All change involves loss. There are three phases: 1) The ending of the old way, 2) an adjustment period where you assess what will remain the same and what will change, and 3) embracing the new way.
When creating change, examine each of these six types of loss. Figure out which is the most relevant for your team, and do what you can to help them adjust.
- Loss of control. No one likes being told what to do. To overcome this, engage people in the process early, and give them the ability to make choices.
- Loss of pride. When you’re excited about a new way of doing things, it’s easy to inadvertently throw the old way under the bus. But people worked hard to create the old way. Find a way to honor the work that went before, giving credit and gratitude wherever needed. One team we worked with was adopting a new chat system, which meant some holdout leaders had to give up their beloved AIM messaging once and for all. The firm put a large poster of the AOL running man in the lobby, and asked everyone to write their AIM names on there as a way of saying goodbye. People had a wonderful time with it, and (unlike previous attempts to switch) the process was nearly painless.
- Loss of narrative. People need a coherent story. We suggest leaders use the company story to help frame change. Something like, “In the early days, we only had a few dozen people in the office, and it was fine to have a lot of local solutions. That got us to where we are now. But now that our department is half remote workers in multiple time zones and people need answers 24/7, we need a new way. This will help us achieve what we need.”

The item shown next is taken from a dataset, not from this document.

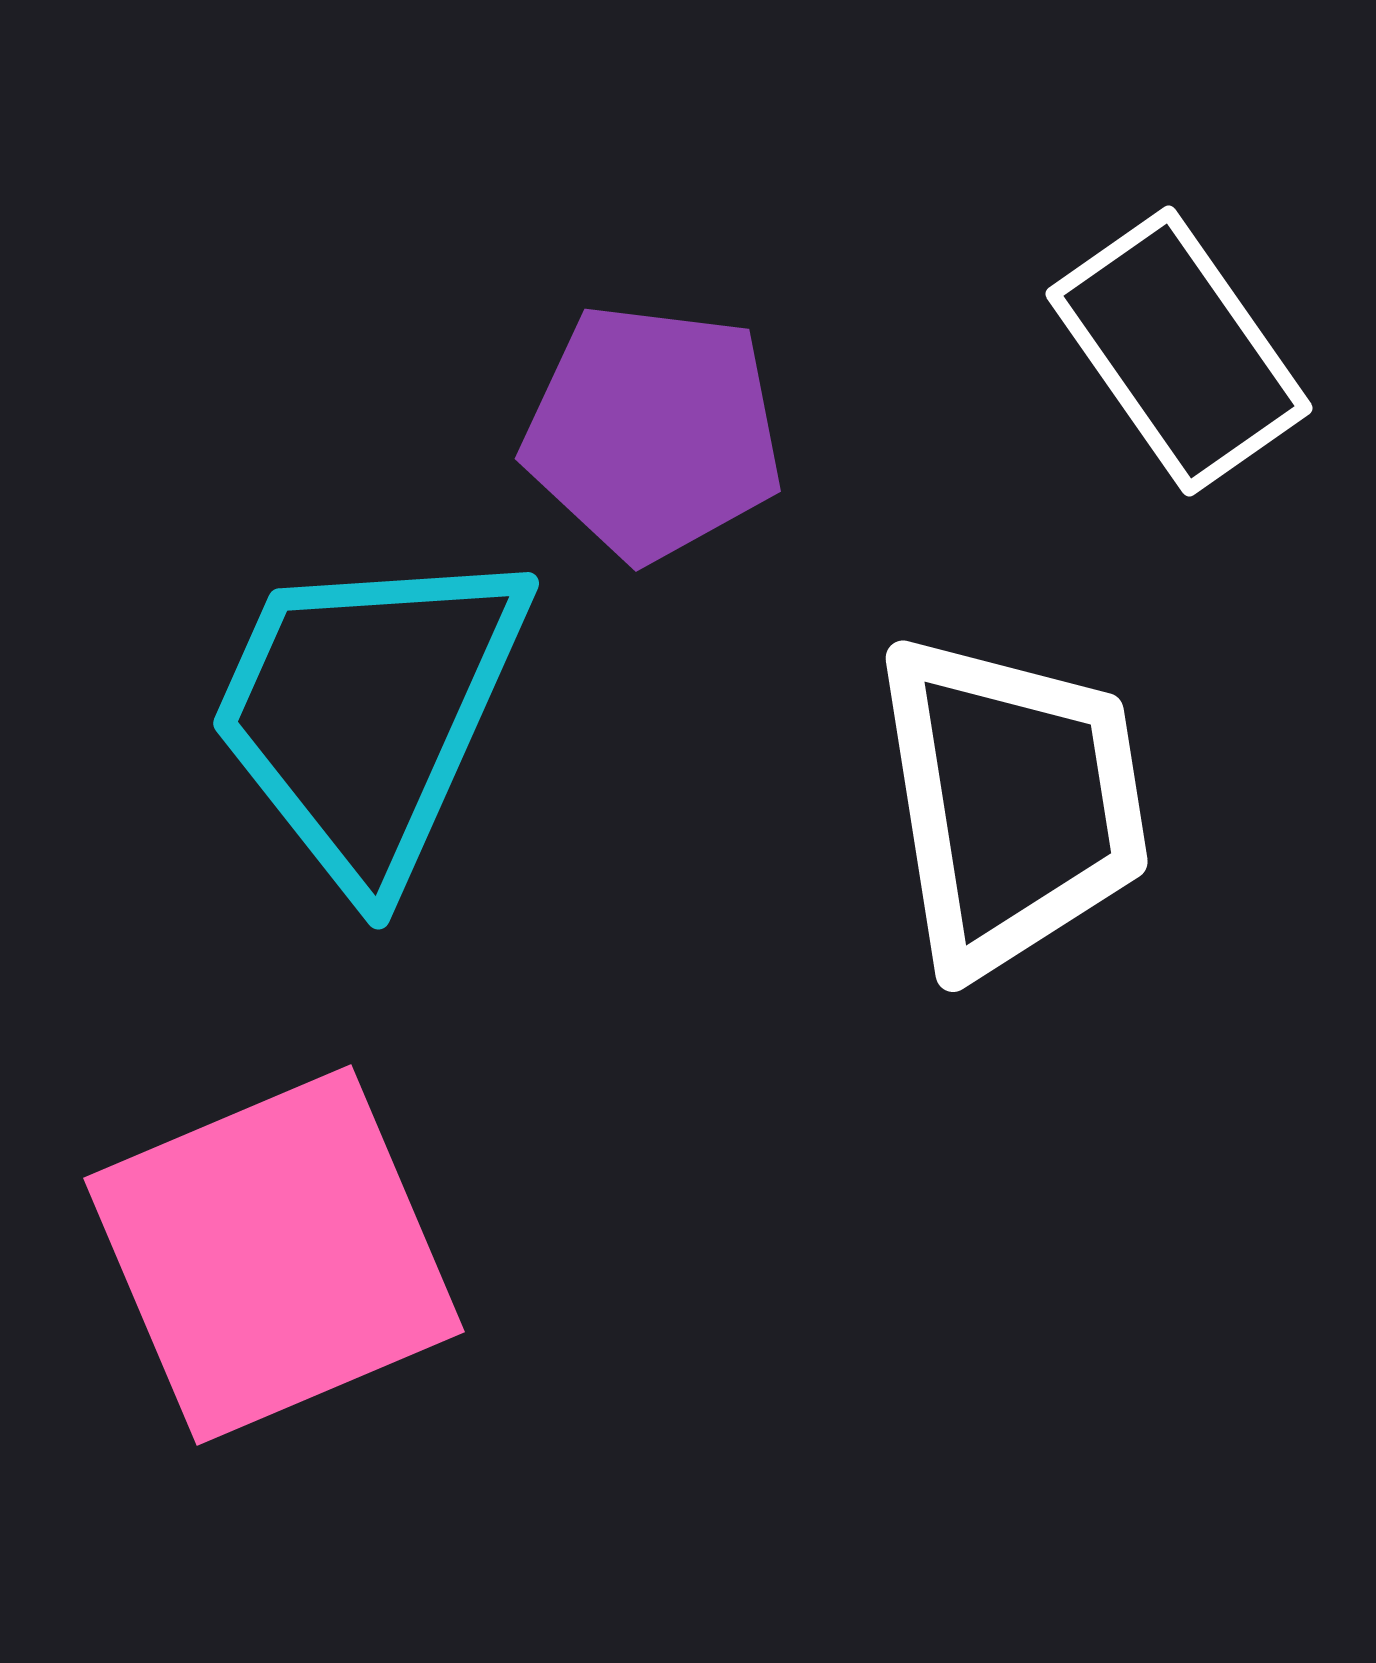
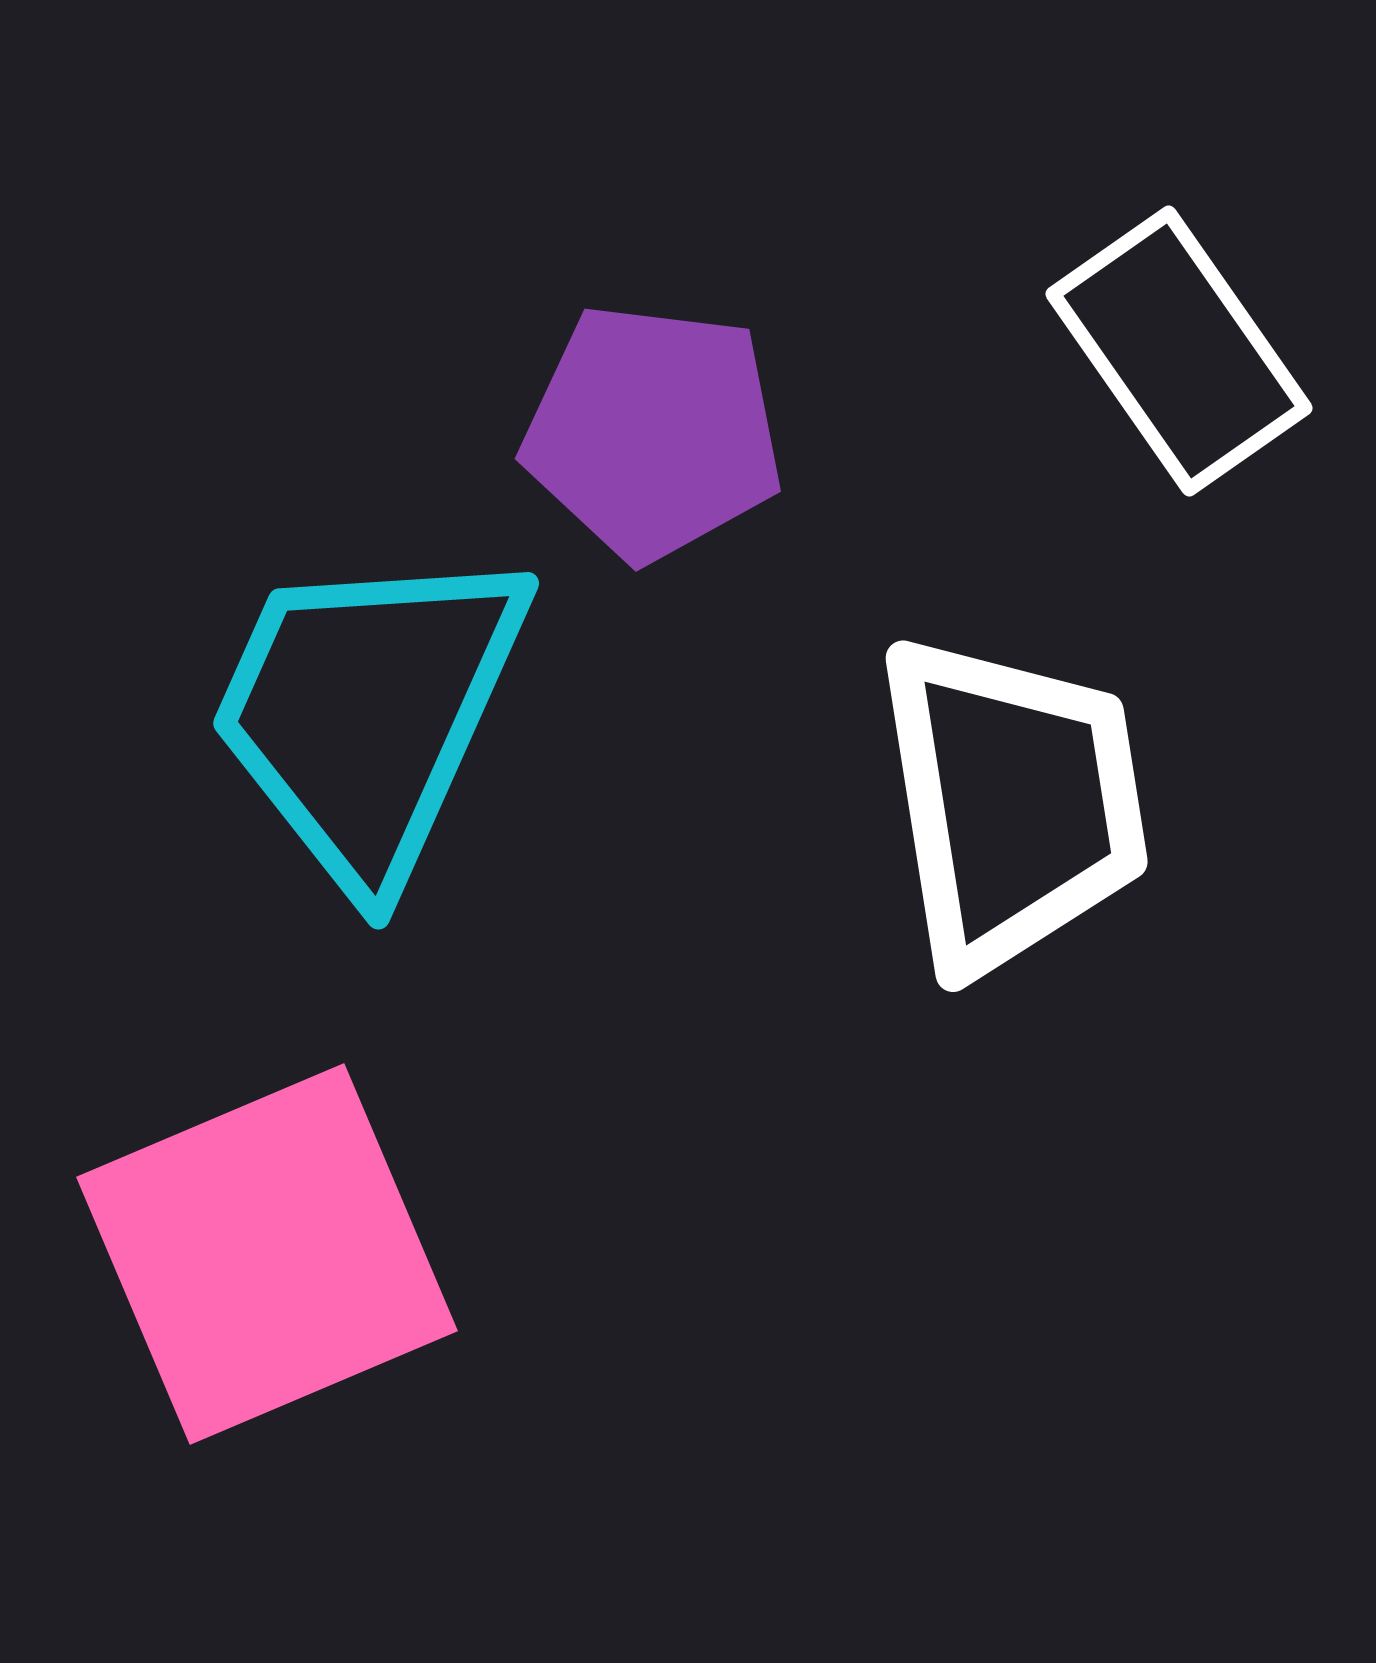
pink square: moved 7 px left, 1 px up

- Loss of time. Learning and change take time and effort, and people are busy. What’s the solution? Take something off your plate – or that of your employees – to make room for the change.
- Loss of competence. As we master a technique – a process, a tool – we go from seeing it as a collection of individual elements to seeing it as patterns. The more expert someone is, the more they rely on pattern recognition. If you flash a chess board at expert players, they can reconstruct where the pieces were, as long as they were in an order that would actually happen during a chess game. Novice chess players can’t do that. But move some pieces to spots that are outside the rules that the experts have memorized, and the expert’s ability is suddenly no better than the novice. Therefore, when instituting change, you want to give support for new skills and help the experts incorporate new practices into their proven patterns.

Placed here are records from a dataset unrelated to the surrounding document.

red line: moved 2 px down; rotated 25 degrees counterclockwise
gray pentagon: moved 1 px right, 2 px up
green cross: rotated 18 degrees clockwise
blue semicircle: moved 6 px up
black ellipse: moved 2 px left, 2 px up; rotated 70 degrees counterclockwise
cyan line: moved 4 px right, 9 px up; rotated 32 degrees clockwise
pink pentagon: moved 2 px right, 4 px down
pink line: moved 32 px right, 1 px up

- Loss of familiarity. Change makes it harder to predict the future, and predicting the future and avoiding uncertainty is one of the brain’s main functions. To make the future more predictable, share a timeline for what’s changing and repeat it.
In the end, the platitudes are sometimes right. Change is inevitable. And, it can be hard. But, it can also get you exactly the results you and your team need. The main thing to keep in mind is that change is natural, and it’s social and emotional. It’s loaded with considerations, which include how different types of people respond to change as well as the various losses inevitable to change that are important to address.
And, your mother was right (at least about this one thing): you can always change yourself. And you can use that capability to influence others to change, too.